──────── Exercise text ────────

Kidneys from older and less healthy donors may become unusable if left for over fifteen minutes in a body without circulation. This may not leave enough time for excision so circulation may be restarted using cardiopulmonary resuscitation (CPR). It may be done by hand or by using The ThumperTM that compresses the chest 50-100 times a minute creating a rudimentary circulation that feeds the organs with oxygenated blood.

The blood is oxygenated using an extracorporeal membrane, which means the “deceased” patient’s blood is streamed through a machine called the “artificial lung”. Blood passes from a tube stuck into a large neck vein to the lung machine which adds oxygen then pumps it back into the body through the carotid artery.

The corpse has ceased breathing and is without a heartbeat yet maintains a twilight zone existence. Was two or five-minutes without breath or heartbeat enough to kill the patient’s brain? Another quiet dilemma is whether the corpse’s heart will begin beating naturally because that is what cardiopulmonary resuscitation is designed to accomplish. And what will the transplant team do if this happens?

Kidneys are further chilled and cleansed after circulation cessation by inserting a double balloon catheter in the aorta that isolates the renal circulation system. Hyperosmolar citrate cooled to 4Cº is pumped through the femoral artery in the groin and washes the kidneys of blood to prevent clotting and replaces renal substance to inhibit cellular swelling. The effluent drains from a second catheter placed in the femoral vein.

There aren't standard protocols and some transplant establishments will declare a cardiac arrest patient dead after two minutes to enable them to get useful livers. This contrasts with other hospitals where at this point they are still trying to revive the patient. The key is whether they want the patient “dead” for harvesting or alive. Protocols are based on how much hospitals want to increase organ transplanting rather than objective medical science.

Specialists are reluctant to share professional secrets like whether donors are conscious when life support is removed; whether donor hearts restart beating during cardiopulmonary resuscitation; how long before life support removal are organ preservation drugs administered? Another question arises when a patient doesn't die after life support removal and is then wheeled back into intensive care. How long before this patient is returned for another go and how many times will this be repeated?

──────── Entries provided ────────

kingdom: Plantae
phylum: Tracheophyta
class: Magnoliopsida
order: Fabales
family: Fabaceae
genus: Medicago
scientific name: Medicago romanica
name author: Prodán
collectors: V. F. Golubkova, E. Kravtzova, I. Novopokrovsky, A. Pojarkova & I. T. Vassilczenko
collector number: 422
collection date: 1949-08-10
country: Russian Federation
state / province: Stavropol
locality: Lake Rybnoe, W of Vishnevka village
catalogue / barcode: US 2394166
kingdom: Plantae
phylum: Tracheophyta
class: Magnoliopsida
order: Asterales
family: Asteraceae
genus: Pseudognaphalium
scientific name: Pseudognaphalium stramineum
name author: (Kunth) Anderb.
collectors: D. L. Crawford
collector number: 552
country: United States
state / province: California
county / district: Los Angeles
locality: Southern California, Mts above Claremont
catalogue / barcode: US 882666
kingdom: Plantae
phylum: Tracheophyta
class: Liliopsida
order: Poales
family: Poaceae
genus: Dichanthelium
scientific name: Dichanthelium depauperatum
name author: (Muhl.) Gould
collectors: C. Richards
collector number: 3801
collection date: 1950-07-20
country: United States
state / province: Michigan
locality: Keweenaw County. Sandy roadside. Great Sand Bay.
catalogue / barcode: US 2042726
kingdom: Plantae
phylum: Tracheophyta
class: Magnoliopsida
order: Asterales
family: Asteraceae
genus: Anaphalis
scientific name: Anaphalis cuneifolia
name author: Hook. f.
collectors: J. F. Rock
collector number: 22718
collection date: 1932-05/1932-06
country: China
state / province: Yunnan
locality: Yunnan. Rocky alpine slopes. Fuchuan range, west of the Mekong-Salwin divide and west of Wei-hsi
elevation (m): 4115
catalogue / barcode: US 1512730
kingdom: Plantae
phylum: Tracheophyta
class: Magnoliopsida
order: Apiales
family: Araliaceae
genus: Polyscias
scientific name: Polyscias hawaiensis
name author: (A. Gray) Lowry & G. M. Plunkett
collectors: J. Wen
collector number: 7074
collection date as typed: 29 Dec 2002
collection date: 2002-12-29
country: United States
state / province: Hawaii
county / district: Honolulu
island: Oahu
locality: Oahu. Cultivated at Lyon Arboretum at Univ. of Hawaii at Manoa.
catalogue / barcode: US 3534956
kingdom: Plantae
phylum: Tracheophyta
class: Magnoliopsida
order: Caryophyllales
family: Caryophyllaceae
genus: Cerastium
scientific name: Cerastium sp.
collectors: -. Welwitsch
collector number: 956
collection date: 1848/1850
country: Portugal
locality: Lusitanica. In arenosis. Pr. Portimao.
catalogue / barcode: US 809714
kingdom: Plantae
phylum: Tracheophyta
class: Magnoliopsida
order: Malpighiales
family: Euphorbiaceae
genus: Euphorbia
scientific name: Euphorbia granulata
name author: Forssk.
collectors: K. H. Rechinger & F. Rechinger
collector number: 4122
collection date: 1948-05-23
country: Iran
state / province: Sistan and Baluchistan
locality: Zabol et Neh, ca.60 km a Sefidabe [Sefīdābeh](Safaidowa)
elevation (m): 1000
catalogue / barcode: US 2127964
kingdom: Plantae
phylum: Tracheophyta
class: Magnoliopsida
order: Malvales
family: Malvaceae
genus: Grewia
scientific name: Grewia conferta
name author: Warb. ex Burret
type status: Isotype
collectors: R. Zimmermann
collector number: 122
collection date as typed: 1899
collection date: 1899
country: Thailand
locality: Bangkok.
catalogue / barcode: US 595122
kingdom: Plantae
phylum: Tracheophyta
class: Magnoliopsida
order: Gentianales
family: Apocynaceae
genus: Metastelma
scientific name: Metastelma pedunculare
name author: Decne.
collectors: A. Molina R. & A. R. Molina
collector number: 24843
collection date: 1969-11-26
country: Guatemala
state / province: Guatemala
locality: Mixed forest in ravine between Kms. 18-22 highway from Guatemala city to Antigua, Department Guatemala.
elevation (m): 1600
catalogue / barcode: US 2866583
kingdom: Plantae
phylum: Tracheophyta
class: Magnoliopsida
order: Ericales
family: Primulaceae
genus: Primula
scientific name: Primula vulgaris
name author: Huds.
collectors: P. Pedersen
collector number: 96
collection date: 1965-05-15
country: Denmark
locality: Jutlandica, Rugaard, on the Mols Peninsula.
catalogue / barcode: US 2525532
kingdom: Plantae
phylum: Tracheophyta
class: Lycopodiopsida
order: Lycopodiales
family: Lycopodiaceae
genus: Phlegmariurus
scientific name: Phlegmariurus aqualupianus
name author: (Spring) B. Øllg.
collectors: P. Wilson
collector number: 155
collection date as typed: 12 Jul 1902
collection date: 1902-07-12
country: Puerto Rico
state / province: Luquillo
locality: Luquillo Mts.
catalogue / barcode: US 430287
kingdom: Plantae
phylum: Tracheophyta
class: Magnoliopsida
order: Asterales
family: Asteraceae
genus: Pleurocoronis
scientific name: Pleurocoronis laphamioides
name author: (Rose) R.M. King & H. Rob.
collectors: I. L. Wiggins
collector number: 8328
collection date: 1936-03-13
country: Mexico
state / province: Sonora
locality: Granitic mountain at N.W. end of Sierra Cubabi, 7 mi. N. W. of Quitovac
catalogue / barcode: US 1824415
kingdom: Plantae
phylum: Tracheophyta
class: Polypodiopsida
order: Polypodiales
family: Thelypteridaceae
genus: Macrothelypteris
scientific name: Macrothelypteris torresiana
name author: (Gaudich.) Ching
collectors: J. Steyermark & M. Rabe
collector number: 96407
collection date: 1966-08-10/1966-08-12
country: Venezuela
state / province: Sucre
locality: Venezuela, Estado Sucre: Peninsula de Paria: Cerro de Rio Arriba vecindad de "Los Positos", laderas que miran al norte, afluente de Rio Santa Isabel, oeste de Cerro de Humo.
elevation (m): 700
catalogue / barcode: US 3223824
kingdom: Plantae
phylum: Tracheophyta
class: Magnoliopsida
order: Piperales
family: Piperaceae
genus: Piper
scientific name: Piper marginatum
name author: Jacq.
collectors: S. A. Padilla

────────

▸ **Exercise tasks**:
A – According to the organ donation text, how many times a minute does The Thumper compress the chest?
B – Please retype the part of the organ donation text that opens with the words containing "Kidneys from older" and closes with "with oxygenated blood.".
Leave the material aside; it has no role here.

▸ **Responses**:
A – 50-100 times a minute.

B –
Kidneys from older and less healthy donors may become unusable if left for over fifteen minutes in a body without circulation. This may not leave enough time for excision so circulation may be restarted using cardiopulmonary resuscitation (CPR). It may be done by hand or by using The ThumperTM that compresses the chest 50-100 times a minute creating a rudimentary circulation that feeds the organs with oxygenated blood.